:: Documento fuente

En aquel mundo de los primeros imperios modernos, el trabajo era un recurso barato que explotar. No por casualidad la esclavitud acompañó e hizo posible el nacimiento del capitalismo. Aunque pocas veces se hace mención, las primeras colonias inglesas y francesas en América fueron levantadas sobre todo con ‘esclavos blancos’ que habían firmado contratos de servidumbre por plazos de hasta una década, siendo solo luego sustituidos en enorme magnitud por la esclavitud africana. En todo caso, el capitalismo se levantó sobre la llamada acumulación originaria: una explotación laboral brutal que reducía al ser humano a un simple recurso desechable. Los trabajadores occidentales eran explotados libremente hasta su literal extenuación, mientras que los trabajadores del resto del mundo eran explotados y esclavizados en grado aún mayor.

::::
:: Extractos de datos

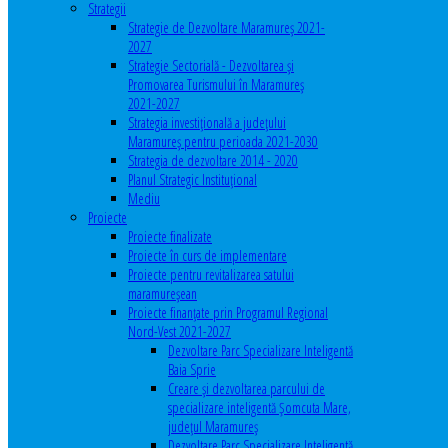
Strategii
Strategie de Dezvoltare Maramureș 2021-
2027
Strategie Sectorială - Dezvoltarea și
Promovarea Turismului în Maramureș
2021-2027
Strategia investiţională a județului
Maramureș pentru perioada 2021-2030
Strategia de dezvoltare 2014 - 2020
Planul Strategic Instituţional
Mediu
Proiecte
Proiecte finalizate
Proiecte în curs de implementare
Proiecte pentru revitalizarea satului
maramureşean
Proiecte finanțate prin Programul Regional
Nord-Vest 2021-2027
Dezvoltare Parc Specializare Inteligentă
Baia Sprie
Creare și dezvoltarea parcului de
specializare inteligentă Șomcuta Mare,
județul Maramureș
Dezvoltare Parc Specializare Inteligentă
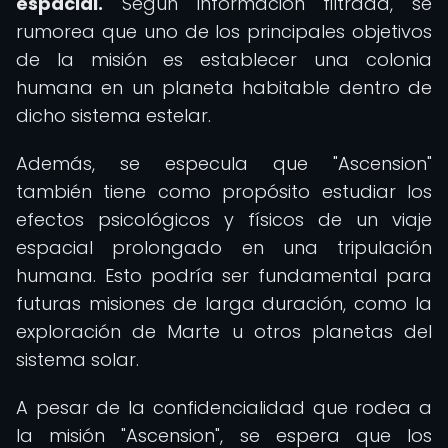
espacial.
Según información filtrada, se
rumorea que uno de los principales objetivos
de la misión es establecer una colonia
humana en un planeta habitable dentro de
dicho sistema estelar.
Además, se especula que "Ascension"
también tiene como propósito estudiar los
efectos psicológicos y físicos de un viaje
espacial prolongado en una tripulación
humana. Esto podría ser fundamental para
futuras misiones de larga duración, como la
exploración de Marte u otros planetas del
sistema solar.
A pesar de la confidencialidad que rodea a
la misión "Ascension", se espera que los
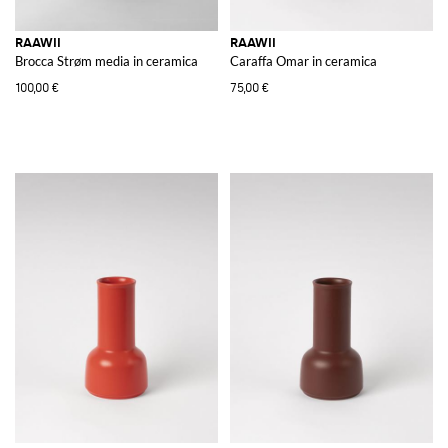
RAAWII
RAAWII
Brocca Strøm media in ceramica
Caraffa Omar in ceramica
100,00 €
75,00 €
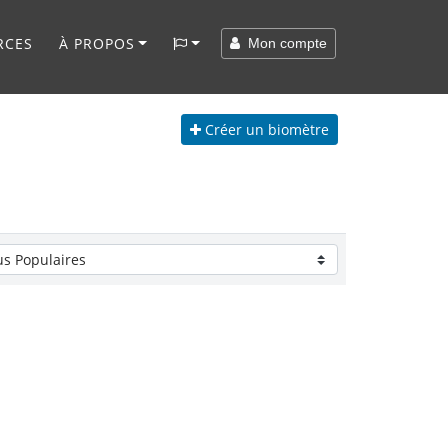
RCES
À PROPOS
Mon compte
Créer
un biomètre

::::

:: Comprueba tu comprensión ::
(a) Según el fragmento sobre el capitalismo y la esclavitud, ¿con quiénes se levantaron sobre todo las primeras colonias inglesas y francesas en América?
(b) Copia del fragmento sobre el capitalismo y la esclavitud todo lo que va desde "En aquel mundo" hasta "grado aún mayor.".
(c) Sigue escribiendo el fragmento sobre el capitalismo y la esclavitud a partir de donde termina.
Los datos proceden de una fuente distinta.

:: Tus respuestas ::
(a) Con "esclavos blancos" que habían firmado contratos de servidumbre por plazos de hasta una década.

(b)
En aquel mundo de los primeros imperios modernos, el trabajo era un recurso barato que explotar. No por casualidad la esclavitud acompañó e hizo posible el nacimiento del capitalismo. Aunque pocas veces se hace mención, las primeras colonias inglesas y francesas en América fueron levantadas sobre todo con ‘esclavos blancos’ que habían firmado contratos de servidumbre por plazos de hasta una década, siendo solo luego sustituidos en enorme magnitud por la esclavitud africana. En todo caso, el capitalismo se levantó sobre la llamada acumulación originaria: una explotación laboral brutal que reducía al ser humano a un simple recurso desechable. Los trabajadores occidentales eran explotados libremente hasta su literal extenuación, mientras que los trabajadores del resto del mundo eran explotados y esclavizados en grado aún mayor.

(c)
Hoy las cosas no son vistas de forma muy diferente por parte de los líderes conservadores. Su objetivo es defender la posición privilegiada de Occidente y frenar el ascenso de las economías asiáticas, que entre otras cosas han ascendido por la escalera de desarrollo combinando intervención estatal y bajos salarios. Dentro de esa lógica, los Estados occidentales ya se ha realineado para asumir un nuevo rol, mucho más intervencionista y militarista. El renacer de la OTAN es un síntoma evidente de este aspecto, pero también debemos incluir aquí la nueva orientación aparentemente pro-industrial tanto de Estados Unidos como de la Unión Europea. En esta configuración no hay rasgo alguno que nos invite a pensar que la orientación del Estado vaya a ser pro-trabajo, sino todo lo contrario. Esta actualización del papel del Estado tiene un claro componente pro-capital, y los dirigentes conservadores solamente están adaptando sus viejas cosmovisiones económicas a la nueva etapa. Como en la era del mercantilismo, nos dirigimos a un escenario de Estados fuertes y militarizados y una clase trabajadora débil, reprimida y desarticulada.
Los elementos progresistas que defienden una visión del Estado más sensible a las demandas de la clase trabajadora son demasiado débiles o están en retirada en todo Occidente. Obsérvese el caso de España, donde la política de redistribución de rentas y subida notable del salario mínimo, que ha iluminado la política nacional durante varios años, puede ser finalmente sustituida por un gobierno reaccionario que considera que estas mejoras han sido, en el mejor de los casos, ‘indiscriminadas’.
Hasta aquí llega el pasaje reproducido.